§ **What the exercise asks**: Using the records below, quote only the span that opens with the line containing "1970-1980 on paljon josta en itse ainakaan" and closes with the line containing "Однажды пришли и в дом Эдит.", exactly and inclusively.

[Start of section]

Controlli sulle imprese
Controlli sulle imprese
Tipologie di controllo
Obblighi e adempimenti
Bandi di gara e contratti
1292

[End of section]
[Start of section]

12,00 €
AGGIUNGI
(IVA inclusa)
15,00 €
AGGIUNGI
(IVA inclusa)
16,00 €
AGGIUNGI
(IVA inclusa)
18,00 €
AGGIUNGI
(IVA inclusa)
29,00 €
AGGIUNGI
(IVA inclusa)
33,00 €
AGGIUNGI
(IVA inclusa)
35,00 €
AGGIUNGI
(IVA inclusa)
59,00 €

[End of section]
[Start of section]

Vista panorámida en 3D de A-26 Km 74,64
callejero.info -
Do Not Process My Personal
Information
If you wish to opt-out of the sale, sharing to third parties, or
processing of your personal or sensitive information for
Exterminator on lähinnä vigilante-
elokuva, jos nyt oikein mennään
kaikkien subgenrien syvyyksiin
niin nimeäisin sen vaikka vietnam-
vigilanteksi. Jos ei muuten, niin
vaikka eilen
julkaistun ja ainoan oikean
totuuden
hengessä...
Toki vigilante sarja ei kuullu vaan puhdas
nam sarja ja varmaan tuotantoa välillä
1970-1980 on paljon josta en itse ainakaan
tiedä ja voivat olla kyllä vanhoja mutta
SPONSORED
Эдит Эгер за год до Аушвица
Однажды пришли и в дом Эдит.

[End of section]

§ **Exercise solution**:
1970-1980 on paljon josta en itse ainakaan
tiedä ja voivat olla kyllä vanhoja mutta
SPONSORED
Эдит Эгер за год до Аушвица
Однажды пришли и в дом Эдит.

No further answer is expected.